Ben bunun bir düşünce okulu olduğunu düşünüyorum. Çünkü araştırma ve üretme süreci farklı ekollerden oluşan bir ekiple başlıyor. Columbia Üniversitesi, Yale Üniversitesi gibi, ben mesela önce Taşkışla’ya ardından UCLA’ye gittim. Yani Zaha’nın Yale’de ve Viyana’da dersler vermesi bunun bir örneği… Akademi yaptığımız işin içerisinde olduğundan her daim avangarda ve deneysele giden bir süreç var. Yani hem kültürel dinamikleri hem de pazarlamaya yönelik dinamik bir süreç.

Dolayısıyla bu gibi ofisler kadrosuna da belirli insanları dahil ediyor. Zaha Hadid’i herhangi bir mimar gibi görmemek lazım. Onu bir ekol gibi görmek gerek çünkü o 80’lerden beri bir vizyon peşinde olan biri ve 80’lerde ve 90’larda yaptığı işleri tekrarlamak istemiyor. Dolayısıyla ofiste her zaman çok genç tasarımcılara yer veriyor. İnovasyona çok değer veriyor çünkü. Bu sebeptendir ki hep bir ayak akademide bir ayak pratikte.

Zaha Hadid daima bizleri; tasarımcılari, mimarları yeni tasarımlar yapmamız icin yol göstermiştir.Yani bizim yaratıcı ve inovatif olmamız için baskıcıdır. Tabi ki ofisin bir birikimi vardır, Zaha’nın oluşturduğu bir platform, bir zemin vardır tüm bunlar birbirini besler. Ama Zaha Hadid Architects ismi tabi ki belirli bir vizyonu bir standardı ortaya koyar.

Türkiye’de güncel mimarlık pratiğini takip edebiliyor musunuz?

Türk mütahitler çok saygı duyulan ve uluslarası çok başarılı bulunan insanlar. Ayrıca tasarımında değerinin de gitgide daha fazla anlaşılmaya başlandığını düşünüyorum.
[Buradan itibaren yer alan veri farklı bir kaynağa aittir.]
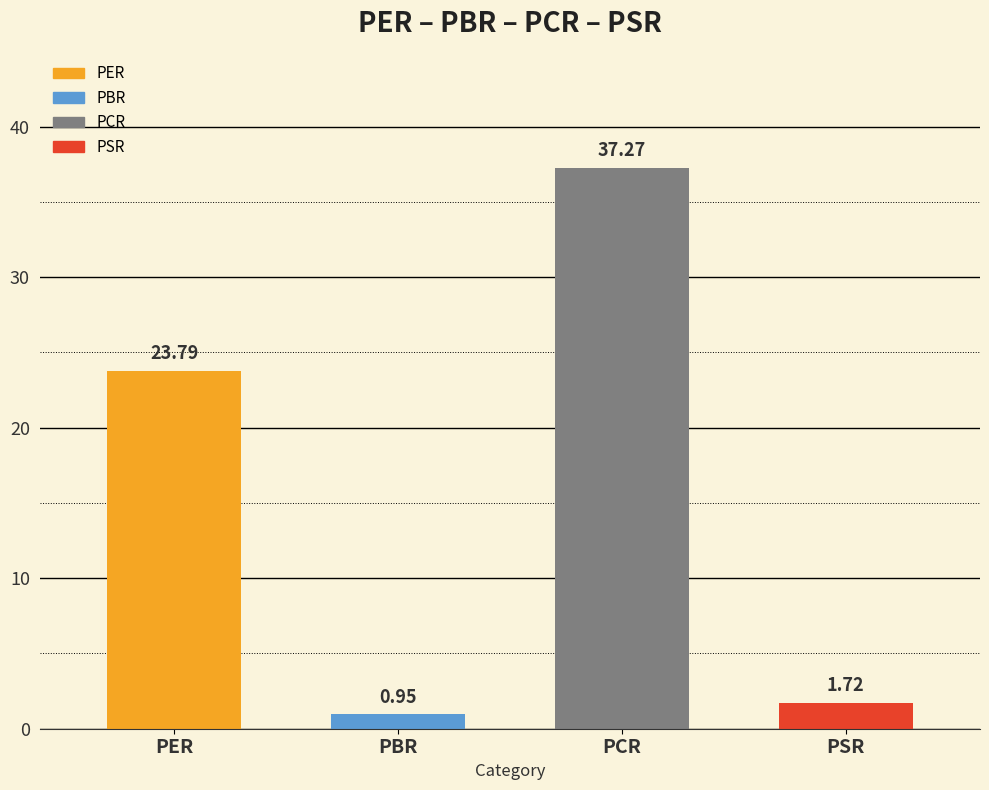

What is the ratio of the value at PER to the value at PSR?

13.8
Çünkü tasarımın ürünün, binanın, değerini ne kadar arttırdığını gördüler. Ayrıca toplam inşaat maliyeti içerisinde tasarım o kadar küçük bir yer kaplıyor ki! %3 gibi bir rakam ile binanın değeri 2-3 katına çıkabiliyorlar.

Tasarım sadece güzel şekiller yapmak değildir, iyi düşünülmüş proje demektir. Yani güzel bir mekan, tabii bir ışık, programın çok iyi çalışması ile binanın ve insanın hayat standartını yükseltir. Ve Türkiye’de bu anlaşılmaya başlandı.
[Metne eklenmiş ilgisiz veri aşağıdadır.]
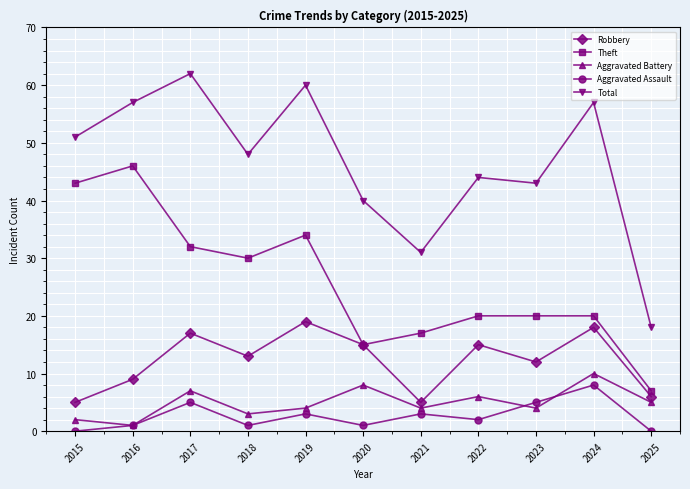

What is the sum of all Robbery values?

134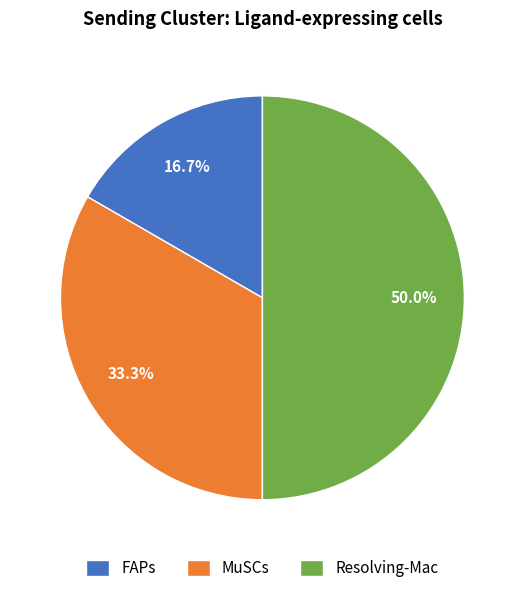

What percentage is the MuSCs slice, to the nearest percent?

33%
Biraz ileride yer alacağınız projelerden konuşalım mı?

Şu an birkaç küçük proje üzerinde çalışıyoruz. Biri İstanbul’da küçük bir müze projesi. Ama ismini ve detaylarını söylemek istemiyorum henüz çok erken. Heyecan verici çünkü çağdaş Türkiye’ye uygun bir müze nasıl olur bunu araştırıyorum, bunun kodlarını çözmeye çalışıyorum.

Londra’da bir ev gibi küçük projeler var. Tabi Haydar Aliyev gibi 100.000 m2 lik bir projeden sonra bir maraton gibi bu projeler devam ediyor. Disney Concert Hall’un içerisinde bir set projesi var. Endüstri ürünleri tasarımı ile uğraşmayı da seviyorum, hem onun geri dönüşü de daha kısa. Bu beni heyecanlandırıyor.

Mimarlıktan çok farklı bir süreç. Yani mimarlıkta üretim süreci, trendler, moda gibi çok hızlı değişmiyor. İstikrarlı olman lazım. İyiyi de kötüyü de absorb etmen gerek. Beklemen gerekli sabırlı olman lazım. İlk başladığımda çok sabırsızdım ama sonra olgunlaştım ve bunun benim için uygun olduğunu anladım. Ama hala küçük ölçekli tasarımlar da hoşuma gidiyor.